Suara.com - Menteri Agama Lukman Hakim Saifuddin mengatakan kisruh penyegelan Masjid Al-Hidayah sekaligus pusat kegiatan jemaah Ahmadiyah, Depok, Jawa Barat, Minggu (4/6), seharusnya tidak terjadi.
"Semestinya hal itu bisa dihindari sejauh tidak ada alasan yang betul-betul bisa dibuktikan bahwa Jamaah Ahmadiyah Indonesia (JAI) melanggar Surat Keputusan Bersama," kata Lukman di Jakarta, Kamis (9/6/2017).
Menag merujuk pada Surat Keputusan Bersama (SKB) Menteri Agama, Jaksa Agung, dan Menteri Dalam Negeri Tahun 2008 dalam menyikapi persoalan Ahmadiyah.
SKB pada hakikatnya adalah amanah dari Undang-Undang No 1/PNPS Tahun 1965 tentang Pencegahan Penyalahgunaan dan atau Penodaan Agama yang mengikat semua warga bangsa.
Menurut Lukman, tidak ada bukti kuat masjid Ahmadiyah itu digunakan sebagai tempat menyebarluaskan paham bahwa ada nabi setelah Muhammad.
Dengan begitu, tidak cukup alasan untuk menutup tempat ibadah karena setiap warga negara dijamin konstitusi untuk menjalankan ajaran agamanya masing-masing.
Dia mengimbau semua pihak untuk tidak main hakim sendiri dalam mengatasi persoalan Ahmadiyah. Menurut dia, persoalan silang sengketa dan perbedaan masyarakat harus diselesaikan dengan lebih mengedepankan musyawarah.
Kisruh Ahmadiyah dikabarkan kembali terjadi. Pemkot Depok kembali menyegel lokasi pusat kegiatan Ahmadiyah atau ketujuh kalinya dalam kurun 2011-2017.
Wali Kota Depok Muhammad Idris mengklaim, penyegelan markas Ahmadiyah di Jalan Raya Mochtar, Kota Depok, Jawa Barat telah sesuai dengan aturan yang berlaku.
"Pemkot Depok mempunyai kewajiban menjamin situasi Depok yang aman dan nyaman tidak ada konflik di masyarakat," kata Mohammad Idris ketika memberikan keterangan kepada pers di Balaikota Depok, Minggu (4/6) sore.
Sementara Jemaat Ahmadiyah Indonesia (JAI) cabang Depok akan menempuh upaya hukum terkait penutupan paksa Masjid Al-Hidayah Depok.

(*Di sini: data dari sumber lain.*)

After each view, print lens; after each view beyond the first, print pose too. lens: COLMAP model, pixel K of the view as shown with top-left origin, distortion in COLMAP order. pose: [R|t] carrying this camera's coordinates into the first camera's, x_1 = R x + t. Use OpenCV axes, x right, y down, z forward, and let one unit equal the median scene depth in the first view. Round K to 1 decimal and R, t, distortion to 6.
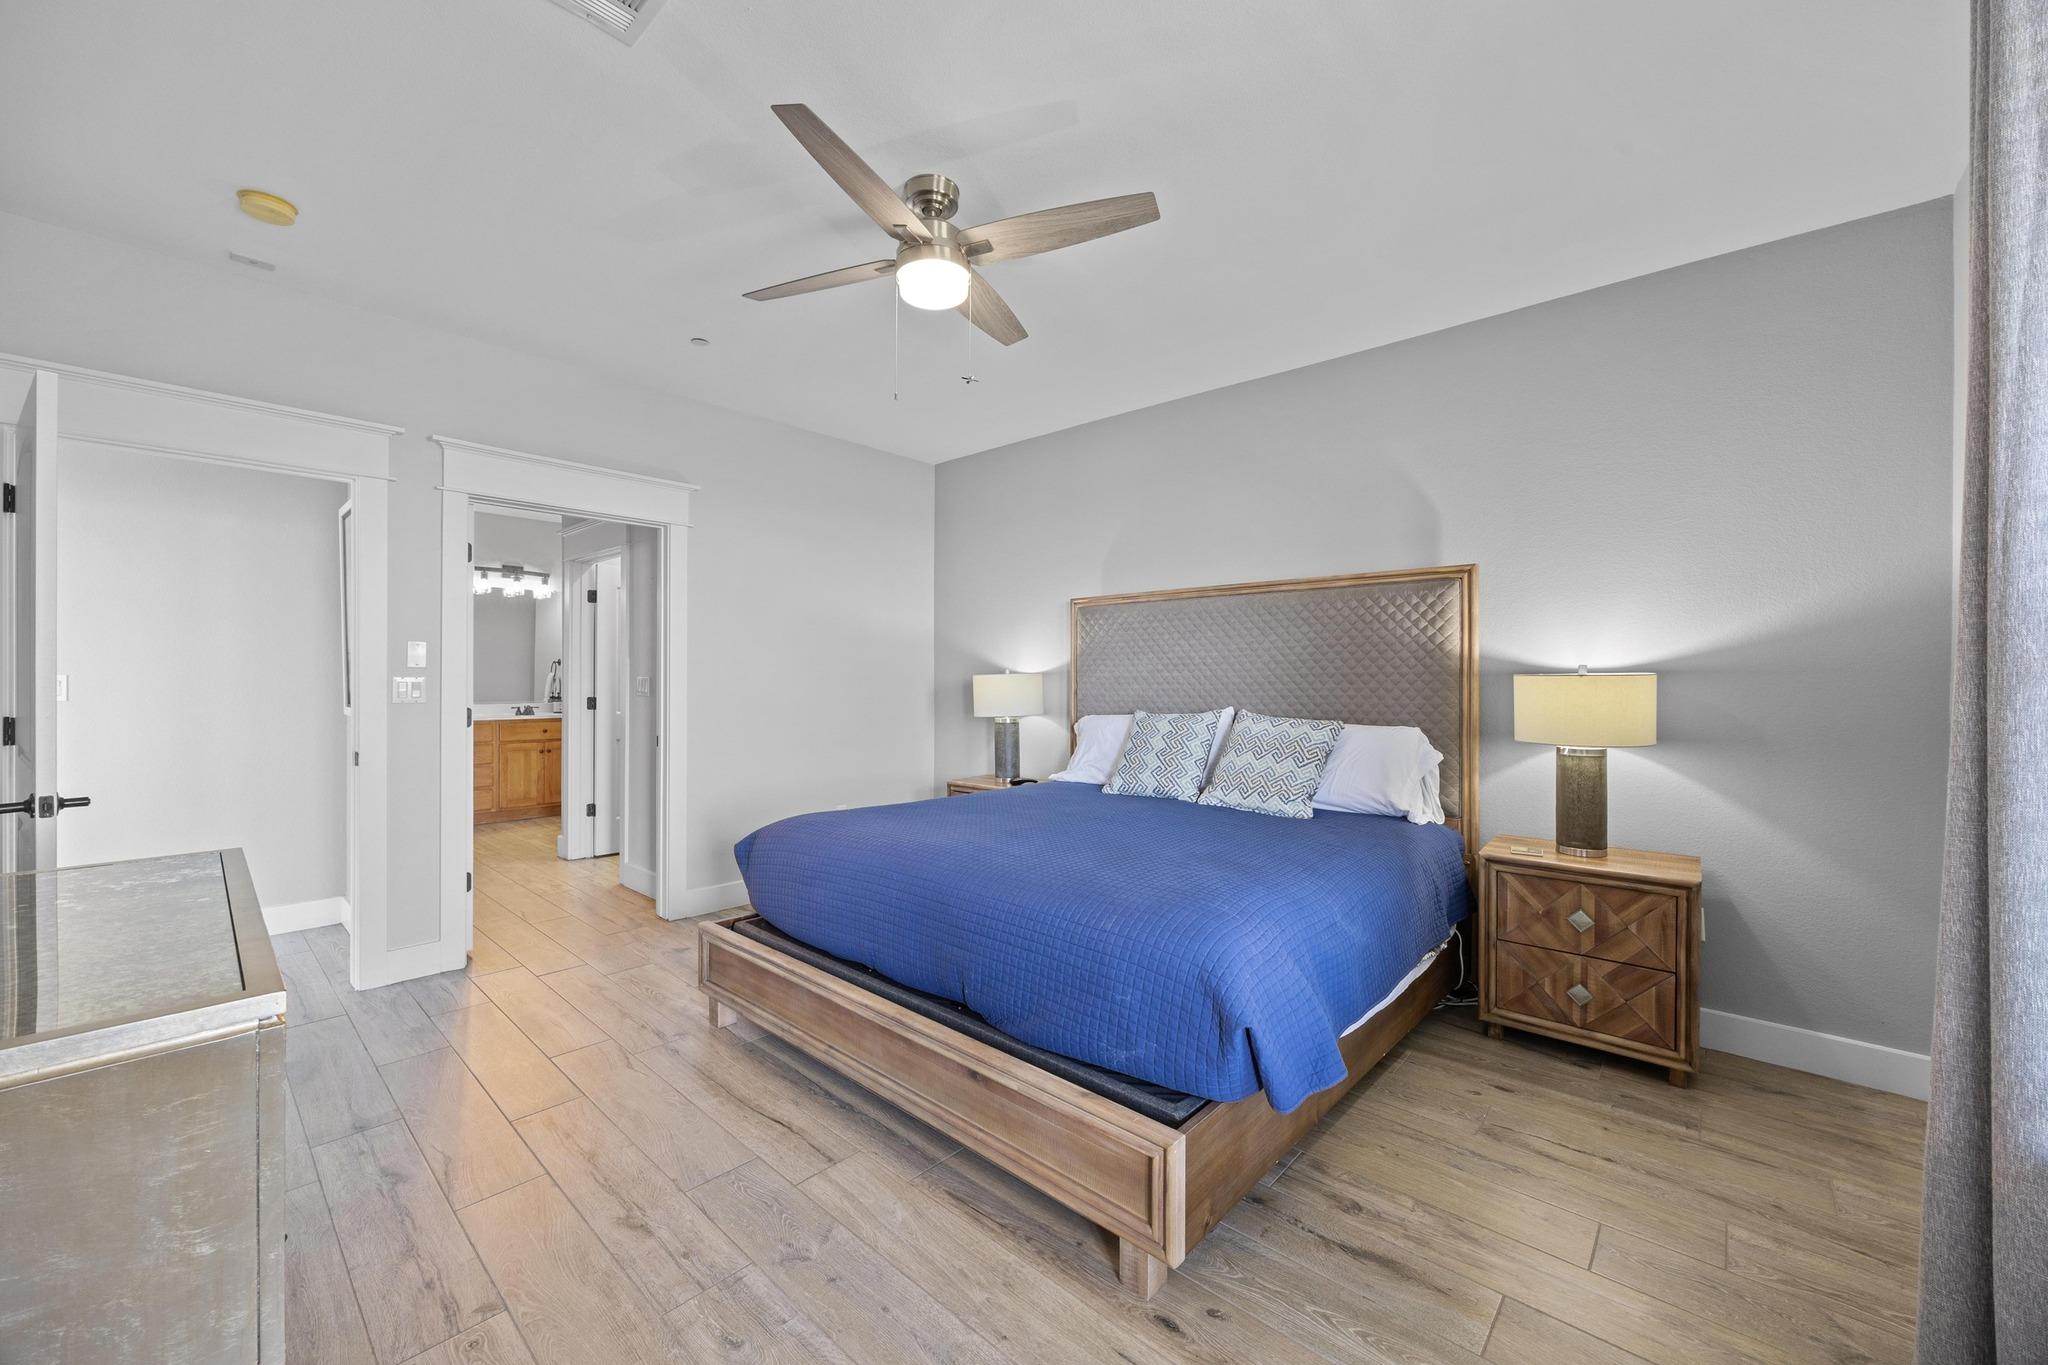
lens RADIAL K [[779.6, 0, 1018.6], [0, 779.6, 670.1], [0, 0, 1]] dist [-0.003064, -0.000608]
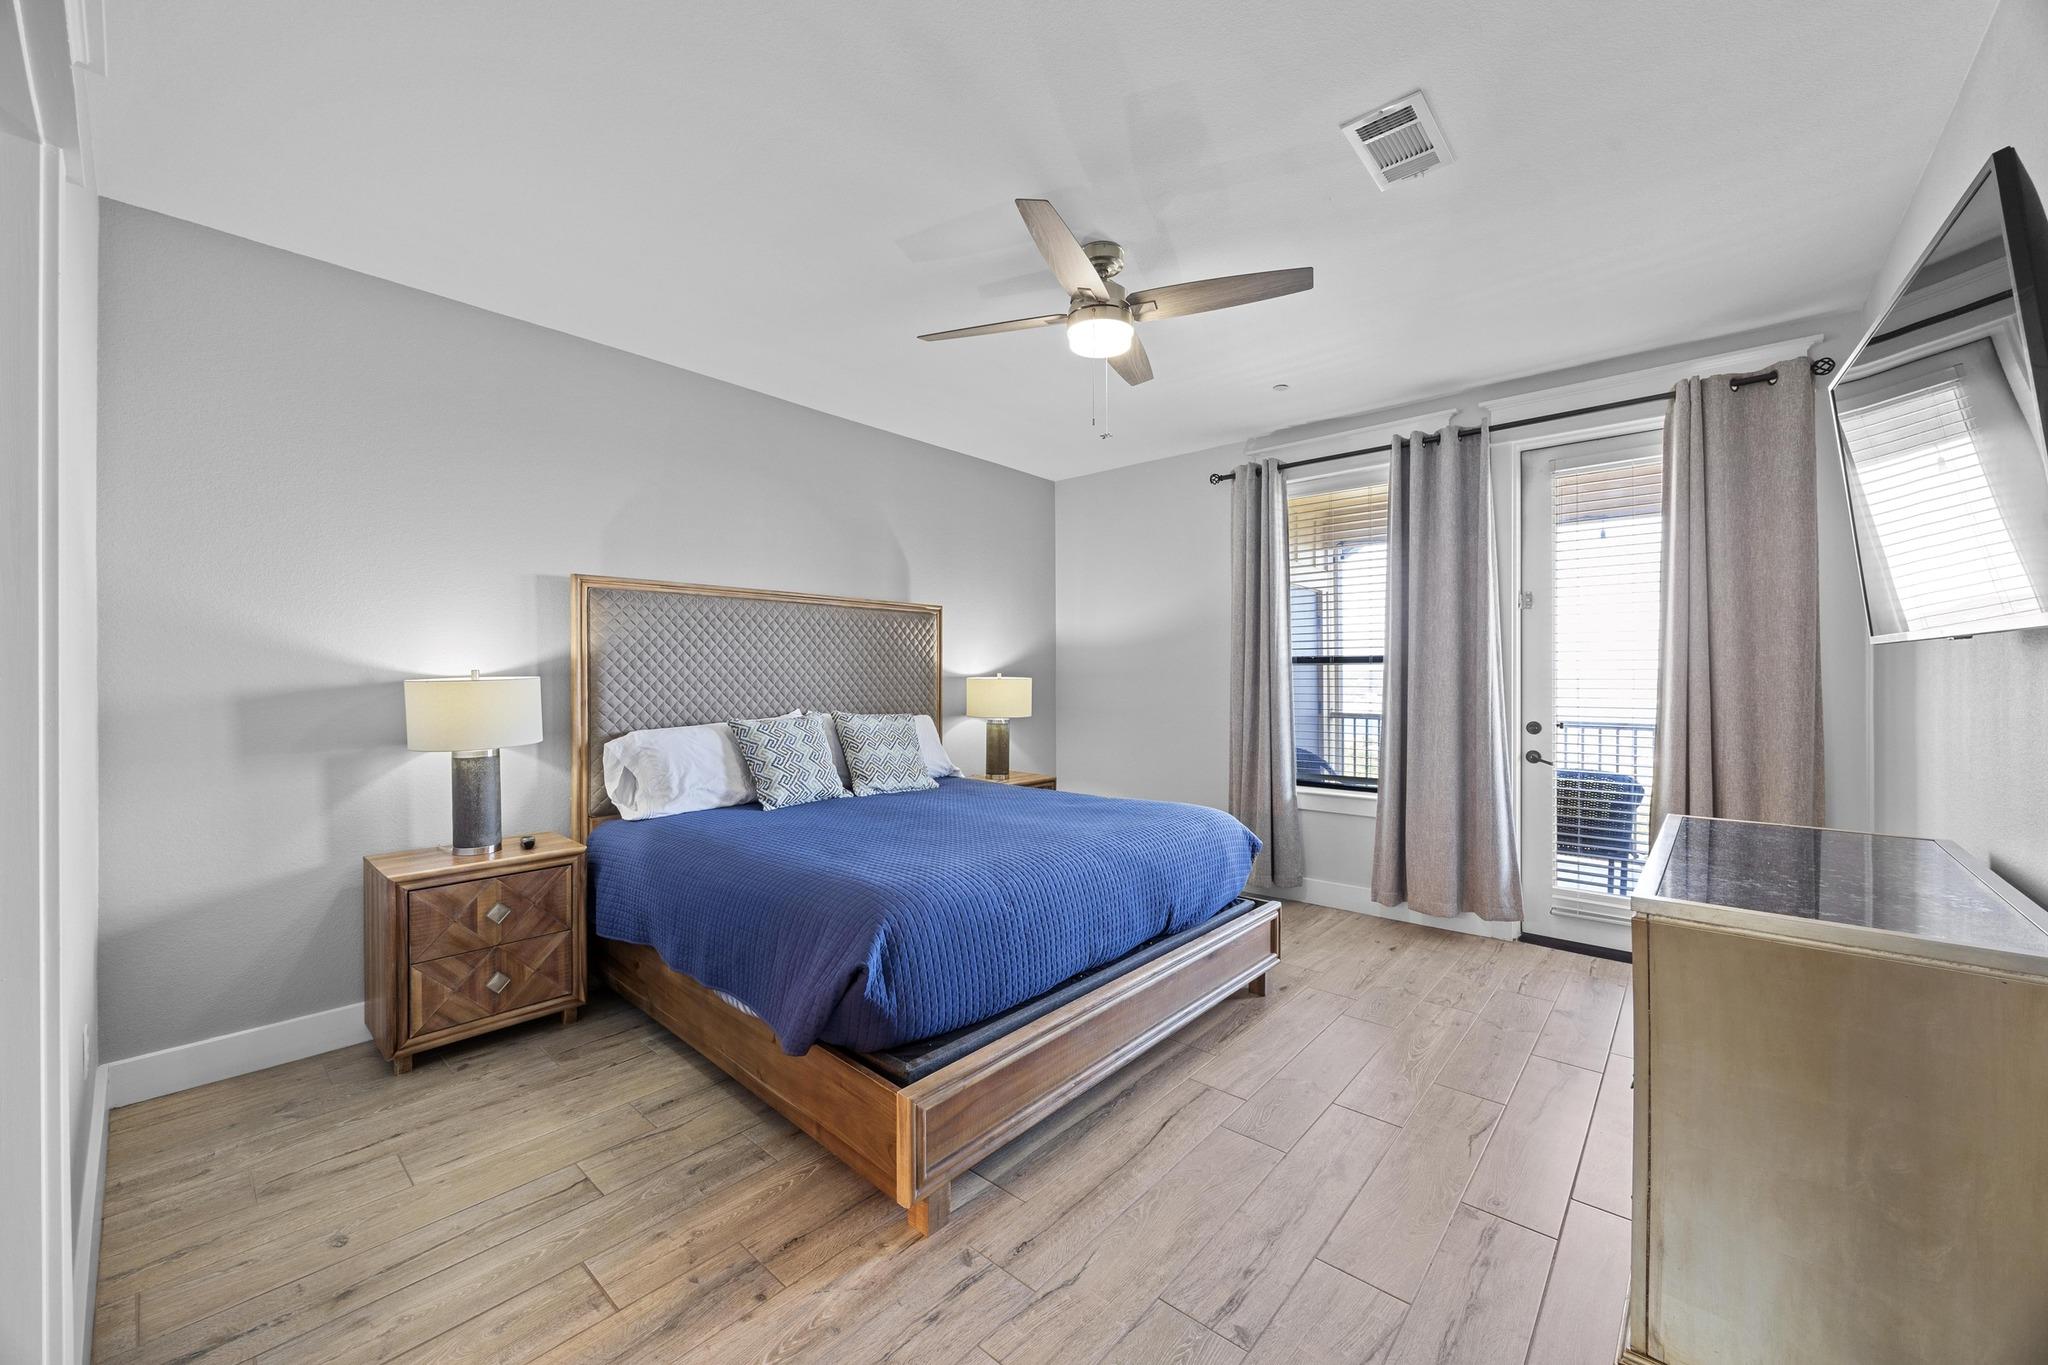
lens RADIAL K [[779.6, 0, 1018.6], [0, 779.6, 670.1], [0, 0, 1]] dist [-0.003064, -0.000608]
pose [[-0.008651, 0.007839, 0.999932, -0.678232], [-0.002947, 0.999965, -0.007865, 0.000618], [-0.999958, -0.003014, -0.008628, 0.616748]]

"Kami akan menempuh upaya hukum sepertinya. Ini penyegelan paksa untuk yang ketujuh kalinya," kata Sekretaris Bidang Hubungan Luar JAI Kandali Achmad Lubis.
Menurut dia, penutupan paksa masjid itu bagian dari diskriminasi. Padahal, dia mengklaim mempunyai surat Izin Mendirikan Bangunan (IMB).
"Prihatin sekali. Salah kita apa? IMB masjid, kok disegel. Di sini masih terjadi diskriminasi anak bangsa," katanya.
"Kelakuan kami tidak menyimpangkan kan? Kami tidak pernah teriak-teriak bunuh orang," tambahnya.
Karenanya, Kandali menilai Wali Kota Depok melalui Satuan Polisi Pamong Praja Kota Depok telah melakukan persekusi terhadap jemaah Muslim Ahmadiyah dengan menutup paksa masjid yang dikelola komunitas.
Bahkan dalam keterangan tertulisnya, JAI menyebutkan bahwa Wali Kota Depok hadir langsung ke masjid untuk memastikan tidak ada lagi ibadah sepekan sebelum kejadian ini.
Padahal, sebelumnya, sudah ada surat rekomendasi dari Komnas Perempuan dan Komnas HAM yang menegaskan bahwa Wali Kota Depok telah melakukan pelanggaran hukum mengenai hak-hak beribadah seluruh warga negara Indonesia.